Обо всех этих вещах, характера довольно личного, артистки рассказывали легко и спокойно. Но бросалось в глаза, что существуют предметы, о которых они никогда не скажут ни слова, – например, что за «трагедия» произошла с их родителями.

Звали сестер Мари, Александра и Ирина. Они очень походили друг на друга формой лиц, черными глазами и волосами. Но в каждой проглядывали и свои собственные черты, которые, казалось, придавали им особую красоту. А красивы они были несказанно – здесь уж не поспоришь.

Беседу поддерживала все больше средняя сестра, Александра. В младшей была какая-то молчаливая задумчивость, слегка грустная. Старшая, напротив, как бы желала сказать сразу слишком много, но молчала из-за некоторой угрюмости, присущей ее натуре. Но даже эту особенность общество позже признало «очаровательной».

Расстались с канатными танцовщицами как с давними знакомыми. По дороге домой не переставали ими восхищаться и решили непременно встретиться как-нибудь еще.

Правда, полного единодушия не было. Натали Зорницкая общих восторгов не разделяла и не могла понять, чем эти сестры всем так понравились. Особенно удивляло ее отношение Шарлотт Марсье, с которой они были подруги. Шарлотт, обычно такая сдержанная и осмотрительная в суждениях, всю дорогу без умолку болтала о Блохиных. Уж такая у них жизнь – и необыкновенная, и трагическая, и сами они такие замечательные…

Чтобы не огорчать подругу, Натали пока своего мнения напрямую не говорила. Но впечатление от знакомства у нее осталось тяжелое, смутное. Из головы все не шли глаза старшей сестры – бездонные, чернее самой темной ночи. Взгляд быстрый, жадный, полный какой-то недоброй страсти. В средней вроде бы ничего особенного… А Ирина, младшая? Что за невыносимая тоска снедает душу этой девушки? Что за печаль тяжелым грузом давит ее поникшие плечи?

Их улыбки, любезность, учтивость – все одна только маска, насквозь лживая. Натали была в этом уверена и удивлялась, как остальные ничего не замечают.

Даже княгиня, когда уже дома дочь высказала ей свои предположения, отмахнулась:

– Небось завидуешь, Наталья, что у самой-то глаза да волосы не черны?

Натали в ответ рассердилась:

– Было бы чему завидовать, маменька! Если мое мнение хотите – на этих сестер и смотреть-то страшно. Уж такие бледные, будто вот-вот чувств лишатся!
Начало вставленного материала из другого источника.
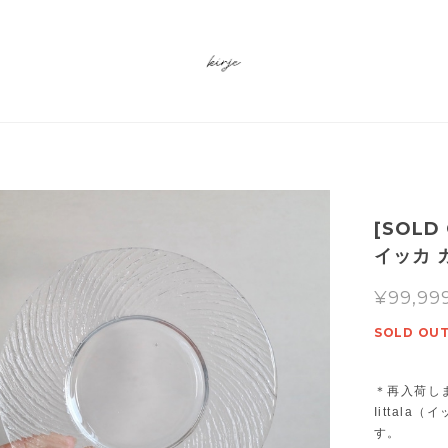
[SOLD 
イッカ 
¥99,99
SOLD OU
＊再入荷し
Iittal
す。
Благоразумием княгиня Софья Михайловна отличалась всегда, здесь ее не упрекнуть. Хотя своей симпатии к цирковым артисткам она не отрицала, в доме, который на курорте занимало семейство Зорницких, принимать их пока не спешила. А вот Анастаси Марсье, напротив, уже несколько раз звала к себе сестер Блохиных.

Они, как рассказывала потом Шарлотт, приглашения на вечера принимали с радостью, в те дни, когда не выступали. Много беседовали, шутили и смеялись, особенно Александра. Но ни разу почему-то не остались на ужин, как их ни упрашивали. Все говорили, питаться им, танцовщицам, нужно как-то по-особому.
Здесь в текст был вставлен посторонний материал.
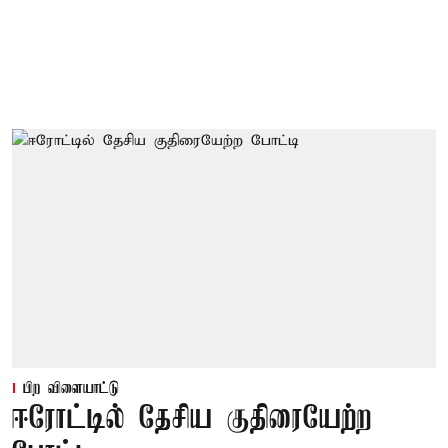
பிற விளையாட்டு
ஈரோட்டில் தேசிய குதிரையேற்ற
Софье Михайловне вторую неделю подряд за вечерними чаепитиями казалось, что чего-то в ее окружении не хватает, а чего – понять не могла. Какую-то мебель, что ли, прислуга без ее ведома убрала с террасы?.. Потом княгиня сообразила все-таки: не в мебели дело. Перестал заглядывать в гости Петр Николаевич Нерящев, после похода в цирк как сквозь землю провалился. Софья Михайловна осведомилась о нем кое у кого из общих знакомых, но никто положительно ничего не слышал. «Не помер ли старик? – думала княгиня. – Ну нет, если б помер, уж наверняка стало бы известно. Поди, уехать решил, никому не сказавшись, – с него станется».

Офицер Заряжнев еще недавно действительно всерьез собирался сделать предложение Натали Зорницкой. Но стоило ему увидеть сестер-канатоходок – точнее, старшую, Мари, как он тут же думать забыл об этом намерении. Один раз мелькнула мысль: вот ведь, не зря в тот вечер у Зорницких, когда впервые заговорили про цирк, хихикал многозначительно старикашка Нерящев, как в воду глядел… Мелькнула – и исчезла. Остались только мечтания, как бы встретиться с Мари с глазу на глаз, без остального «общества». Заряжнев долго раздумывал, сочтет ли она за дерзость, если после представления явиться за кулисы и пригласить на свидание? Виделись-то всего однажды… Но в глубине души он был почти уверен, что артистка приглашение примет благосклонно. Об этом сказали как будто сами ее глаза в ту, единственную встречу. Среди болтающей и галдящей толпы знакомых Мари, кажется, всех чаще смотрела на него… И этого взгляда ему никогда не забыть.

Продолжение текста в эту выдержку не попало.